Revise the comment thread from the words "35 Replies to" through "the $hit out of us)", changing "ice age" to "glacial period".

--- EXCERPT PROVIDED ---
┌────────
UpdateDO NOT MENTION THE WEATHER MACHINE UNDER ANY CIRCUMSTANCES

35 Replies to “Climate Change: Mitigation VS Adaptation”

  1. Kyoto is nothing more than feel-good liberal pap predicated on junk science. 35 years ago I recall school teachers telling us we were headed for another ice age. Images of wolly mammoths and saber-tooth tigers flash frozen in tundra extending as far south as the Brazilian jungle dazzled our impressionable young minds. (And scared the $hit out of us)
    As I see it, with the Cold War over, we needed a new boogy man, what with so many scientists out of work now that the war machine was “right-sized”. With the aid of activist college instructors, tennured leftie university professors, Greenpeace kooks and furry little gnomes like David Suzuki, we now have a new religion sweeping the globe. Forget Islam which is purported to be the fasted spreading faith, we’ve got “The Church of Environmental Consciousness”. Not surprising, the eco-freaks target young children in their quest to spread this tripe.

  2. Well, they’ve pretty much nailed the ‘make it rain’ part here, now if they could just do something about the ‘make it stop’ portion, I’d would be impressed.

  3. There is an unbelievable amount of loony stuff on the internet about Bush being responsible for hurricane Katrina. Many think he has deployed a “weather machine” that can cause drought, heat, cold, rainstorms, flooding, hurricanes and the like. Some believe that Bush is even responsible for earthquakes. These are all tools in the neocon quest for world domination.
    It goes without saying that hurricane Katrina was caused by Bush to 1) destroy the black community in New Orleans; 2) create job opportunities for Halliburton to rebuild the city, etc. etc. It is truly mind-boggling.

  4. Since there’s no stopping the juggernaut of Climate, we should look to enabeluing and adapting the swampy tree-huggers with some Eucalyptus stem-cells and planting them in a big damn forest – I’m sure it would appeal to the Veganwits. As for me I’ll take some gills in the neck when Waterworld comes around and I can do the Prince Namor, the Sub-Mariner thing, go Neptune !

  5. Adaptation is a first step toward what I always try to coax out of the Lefties when discussing Glow-ball Worming, namely, subsistence living.
└────────
--- ENTRIES SUPPLIED ---
┌────────
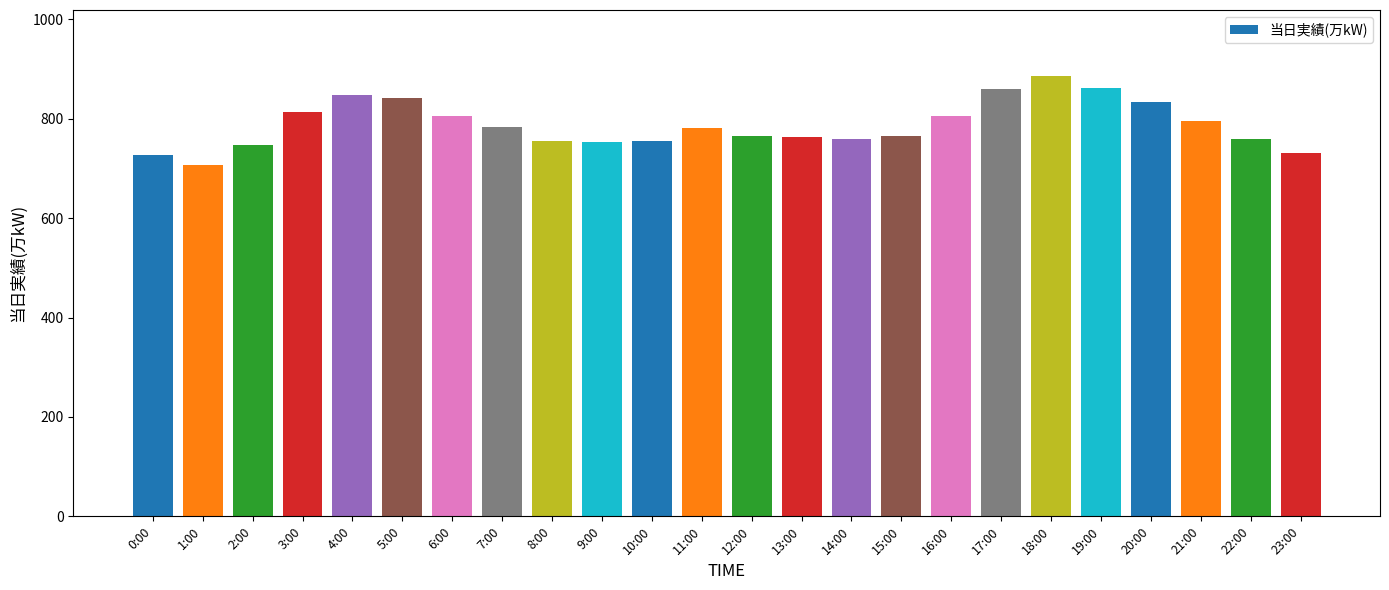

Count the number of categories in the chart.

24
└────────
┌────────
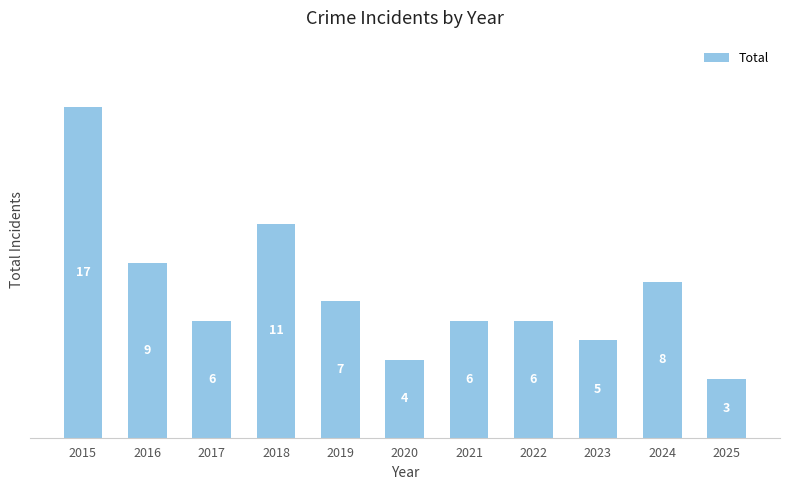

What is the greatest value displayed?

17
└────────
--- EXERCISE RESULT ---
35 Replies to “Climate Change: Mitigation VS Adaptation”

  1. Kyoto is nothing more than feel-good liberal pap predicated on junk science. 35 years ago I recall school teachers telling us we were headed for another glacial period. Images of wolly mammoths and saber-tooth tigers flash frozen in tundra extending as far south as the Brazilian jungle dazzled our impressionable young minds. (And scared the $hit out of us)